Rebecca Saxe and Steven Flavell are among eight faculty members appointed to named professorships by the School of Science


Clockwise from top left: Eliezer Calo, Steven Flavell, Pablo Jarillo-Herrero, Becky Lamason, Rebecca Saxe, Omer Yilmaz, Yufei Zhao, and Martin Zwierlein.

School of Science appoints eight faculty members to named professorships

Source: [MIT News, School of Science | July 23, 2018]

The School of Science announced that eight of its faculty members have been appointed to named professorships. These positions afford the faculty members additional support to pursue their research and develop their careers.

Eliezer Calo, assistant professor in the Department of Biology, has been named the Irwin W. and Helen Sizer Career Development Professor. He focuses on the coordination of RNA metabolism using a combination of genetic, biochemical, and functional genomic approaches. The core of Calo’s research program is to understand how ribosome biogenesis is controlled by specific RNA binding proteins, particularly RNA helicases of the “DEAD box” family, and how disregulation of ribosome biogenesis contributes to various diseases, including cancer. He proposes initially to characterize the functions of specific genes of interest, including the DDX21 RNA helicase and the TCOF1 factor involved in RNA Pol I transcription and rRNA processing, using biochemical, molecular and genome-wide approaches in mouse, Xenopus and Zebrafish models.
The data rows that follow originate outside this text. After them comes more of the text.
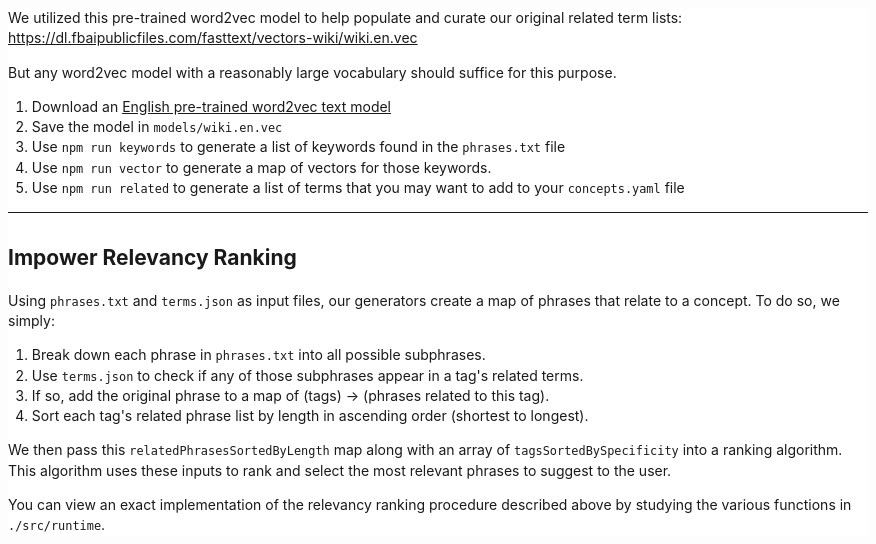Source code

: We utilized this pre-trained word2vec model to help populate and curate our original related term lists:
https://dl.fbaipublicfiles.com/fasttext/vectors-wiki/wiki.en.vec

But any word2vec model with a reasonably large vocabulary should suffice for this purpose.

1. Download an [English pre-trained word2vec text model](https://fasttext.cc/docs/en/pretrained-vectors.html)
2. Save the model in `models/wiki.en.vec`
3. Use `npm run keywords` to generate a list of keywords found in the `phrases.txt` file
4. Use `npm run vector` to generate a map of vectors for those keywords.
5. Use `npm run related` to generate a list of terms that you may want to add to your `concepts.yaml` file

---

## Impower Relevancy Ranking

Using `phrases.txt` and `terms.json` as input files, our generators create a map of phrases that relate to a concept. To do so, we simply:

1. Break down each phrase in `phrases.txt` into all possible subphrases.
2. Use `terms.json` to check if any of those subphrases appear in a tag's related terms.
3. If so, add the original phrase to a map of (tags) -> (phrases related to this tag).
4. Sort each tag's related phrase list by length in ascending order (shortest to longest).

We then pass this `relatedPhrasesSortedByLength` map along with an array of `tagsSortedBySpecificity` into a ranking algorithm. This algorithm uses these inputs to rank and select the most relevant phrases to suggest to the user.

You can view an exact implementation of the relevancy ranking procedure described above by studying the various functions in `./src/runtime`.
Steven Flavell, assistant professor in the Department of Brain and Cognitive Sciences, has been named the Lister Brothers Career Development Professor. He uses Caenorhabditis elegans to examine how neuromodulators coordinate activity in neural circuits to generate locomotion behaviors linked to the feeding or satiety states of an animal. His long-term goal is to understand how neural circuits generate sustained behavioral states, and how physiological and environmental information is integrated into these circuits. Gaining a mechanistic understanding of how these circuits function will be essential to decipher the neural bases of sleep and mood disorders.

Pablo Jarillo-Herrero, the Cecil and Ida Green Professor of Physics, explores quantum transport in novel condensed-matter systems such as graphene, transition metal dichalcogenides and topological insulators. In recent work, he has demonstrated the presence of a bandgap in graphene-based van der Waals heterostructures, novel quantum spin Hall and photothermoelectric effects in graphene, as well as light-emitting diodes, photodetectors and solar cells in the atomically thin tungsten diselenide system. He has also made advances in characterizing and manipulating the properties of other ultrathin materials such as ultrathin graphite and molybdenum disulphide, which lack graphene’s ultrarelativistic properties, but possess other unusual electronic properties.

Becky Lamason, assistant professor in the Department of Biology, has been named the Robert A. Swanson (1969) Career Development Professor of Life Sciences. She investigates how intracellular bacterial pathogens hijack host cell processes to promote infection. In particular, she studies how Rickettsia parkeri and Listeria monocytogenes move through tissues via a process called cell-to-cell spread. She utilizes cellular, molecular, genetic, biochemical, and biophysical approaches to elucidate the mechanisms of spread in order to reveal key aspects of pathogenesis and host cell biology.

Rebecca Saxe, the inaugural John W. Jarve (1978) Professor in Brain and Cognitive Sciences, is best known for her discovery of a brain region that is specialized for “theory of mind,” people’s ability to think about the thoughts, beliefs, plans, hopes and emotions of other people. Saxe continues to study this region and its role in social cognition, and is exploring the theory-of-mind system as a promising candidate for understanding the biological basis of autism. She also studies brain development in human babies, including her own.